胡人的攻势,终于显出了疲态。
三百人,在如此恶劣的天气下强攻有备的营垒,伤亡过半,却连墙头都没站上去,乌恩再不甘,也知道事不可为。
“撤……撤退!”他咬着牙,从喉咙里挤出这个屈辱的命令。
胡人如蒙大赦,拖着伤员,开始狼狈后撤,很快消失在茫茫风雪之中。
营墙上,独立营的士兵们,几乎虚脱,很多人直接瘫倒在雪地里,大口喘着粗气,手脚因为长时间用力而剧烈颤抖,连武器都拿不稳。
林厌拄着刀,站在墙头,望着胡人消失的方向,胸膛剧烈起伏。
赢了。
又一次,守住了。
但代价……
“清点伤亡!救治伤员!”他的声音嘶哑得厉害。
文若谦和老吴立刻带人行动起来。
阵亡二十一人,重伤二十三人,轻伤几乎人人都有,大部分是冻伤和箭伤,还有几个是被胡人的石头砸中。
胡人的尸体,在营墙下躺了近百具,鲜血染红了大片雪地,又被迅速落下的新雪覆盖,只留下暗红色的凸起。
暴风雪依然肆虐,丝毫没有停歇的意思。
“把阵亡的兄弟抬下去,好生收敛,伤员立刻送到营房,用雪搓冻伤的地方,千万别直接用火烤!”林厌快速吩咐着,心里却在想另一件事。
乌恩败退,但绝不会走远,这样的大雪天,他无处可去,很可能会在附近找个背风的地方扎营,等雪小些再做打算。
甚至……他可能还有后手。
“加强警戒!哨位增加一倍!所有人,衣不卸甲,刀不离手!”林厌沉声道,“胡人……可能还会再来。
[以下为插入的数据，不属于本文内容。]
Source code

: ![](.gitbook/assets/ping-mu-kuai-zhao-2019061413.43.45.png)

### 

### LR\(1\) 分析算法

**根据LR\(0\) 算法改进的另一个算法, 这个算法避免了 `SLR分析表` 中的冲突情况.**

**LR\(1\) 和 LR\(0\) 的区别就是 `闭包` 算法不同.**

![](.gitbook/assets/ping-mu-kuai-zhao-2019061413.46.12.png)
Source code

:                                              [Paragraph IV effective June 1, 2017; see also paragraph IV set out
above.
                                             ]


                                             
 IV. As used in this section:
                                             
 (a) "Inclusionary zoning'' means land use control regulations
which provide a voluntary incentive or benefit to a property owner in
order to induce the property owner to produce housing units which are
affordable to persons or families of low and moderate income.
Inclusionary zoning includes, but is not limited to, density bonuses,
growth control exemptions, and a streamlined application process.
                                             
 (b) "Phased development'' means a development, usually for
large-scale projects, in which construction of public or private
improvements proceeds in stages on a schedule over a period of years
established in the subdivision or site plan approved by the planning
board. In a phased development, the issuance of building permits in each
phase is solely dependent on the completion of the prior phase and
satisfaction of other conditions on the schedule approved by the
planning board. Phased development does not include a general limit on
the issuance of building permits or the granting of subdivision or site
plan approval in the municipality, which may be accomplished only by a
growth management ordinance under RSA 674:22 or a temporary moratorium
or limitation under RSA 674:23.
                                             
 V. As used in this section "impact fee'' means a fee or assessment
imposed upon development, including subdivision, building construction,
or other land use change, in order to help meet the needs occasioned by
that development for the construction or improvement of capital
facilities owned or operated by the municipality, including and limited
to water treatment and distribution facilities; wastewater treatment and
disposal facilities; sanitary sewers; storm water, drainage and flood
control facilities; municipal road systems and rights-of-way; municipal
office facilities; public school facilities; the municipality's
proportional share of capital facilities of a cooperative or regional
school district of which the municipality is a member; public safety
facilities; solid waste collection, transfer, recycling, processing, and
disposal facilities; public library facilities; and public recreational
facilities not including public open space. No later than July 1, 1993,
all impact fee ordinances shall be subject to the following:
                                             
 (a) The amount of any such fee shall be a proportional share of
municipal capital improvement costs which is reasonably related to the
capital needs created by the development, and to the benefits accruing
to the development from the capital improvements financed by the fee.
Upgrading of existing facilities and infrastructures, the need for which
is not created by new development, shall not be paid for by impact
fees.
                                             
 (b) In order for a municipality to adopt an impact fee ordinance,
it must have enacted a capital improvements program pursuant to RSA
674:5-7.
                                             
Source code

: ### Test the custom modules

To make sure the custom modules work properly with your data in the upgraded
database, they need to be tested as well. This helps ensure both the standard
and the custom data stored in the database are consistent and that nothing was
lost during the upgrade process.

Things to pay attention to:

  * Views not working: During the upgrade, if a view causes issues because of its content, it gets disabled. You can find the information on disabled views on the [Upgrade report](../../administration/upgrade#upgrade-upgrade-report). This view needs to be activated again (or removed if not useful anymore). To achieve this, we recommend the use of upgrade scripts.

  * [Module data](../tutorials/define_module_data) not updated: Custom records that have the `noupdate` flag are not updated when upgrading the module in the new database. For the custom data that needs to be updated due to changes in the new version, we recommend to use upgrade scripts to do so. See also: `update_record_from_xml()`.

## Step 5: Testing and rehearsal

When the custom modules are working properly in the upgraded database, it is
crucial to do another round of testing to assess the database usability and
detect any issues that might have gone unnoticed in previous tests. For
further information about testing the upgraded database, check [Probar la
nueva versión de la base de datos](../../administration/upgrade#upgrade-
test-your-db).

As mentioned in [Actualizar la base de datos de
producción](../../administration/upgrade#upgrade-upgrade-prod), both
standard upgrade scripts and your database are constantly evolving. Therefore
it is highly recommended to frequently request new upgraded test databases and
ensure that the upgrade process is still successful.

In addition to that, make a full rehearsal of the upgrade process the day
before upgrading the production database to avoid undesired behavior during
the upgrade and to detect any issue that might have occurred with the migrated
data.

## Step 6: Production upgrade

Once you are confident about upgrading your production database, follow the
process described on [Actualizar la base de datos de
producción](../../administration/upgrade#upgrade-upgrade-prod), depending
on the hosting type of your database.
”
话音刚落,营外风雪中,隐约又传来了马蹄声和呼喝声。
这一次,声音来自东边!
而且,更加嘈杂,更加混乱!
“又来了?!”张大彪刚刚从中军大营赶回来,闻脸色大变。
林厌侧耳倾听,眉头却渐渐舒展开来。
这马蹄声……虽然杂乱,但似乎并非冲锋的阵势,呼喝声里,还夹杂着一些熟悉的、属于朔风营的号令和叫骂。
“不是胡人……”林厌判断,“是我们的人……可能是其他营的巡逻队,或者……是被胡人击溃的部队?”
很快,答案揭晓。
一队约五十人的朔风营骑兵,出现在风雪中,正狼狈不堪地向大营方向奔来,他们队形散乱,很多人身上带伤,马匹也疲惫不堪,队伍中间,护着几辆马车,车上似乎装着什么东西,用油布盖得严严实实。
为首的是一个都尉,林厌认得,是辎重营的孙都尉,一个平时没什么存在感,但据说背景颇深的中年军官。
孙都尉看到营墙上严阵以待的独立营士兵,明显愣了一下,随即大声喊道:“快开营门!我们是辎重营押运队!遭遇胡人袭击,快让我们进去!”
辎重营?押运队?
林厌心中疑窦顿生,这种天气,押运什么?而且,辎重营的押运队,怎么会跑到独立营的防区来?中军大营在东边,他们应该往那边去才对。
“孙都尉!”林厌站在墙头,高声回应,“风雪太大,看不清!请表明身份,所押何物?”
孙都尉似乎有些焦急:“林千总!真是我们!押的是过冬的药材!路上碰到大股胡人,护送队伍被打散了,我们好不容易才冲出来!快开门吧,兄弟们都冻坏了,还有伤员!”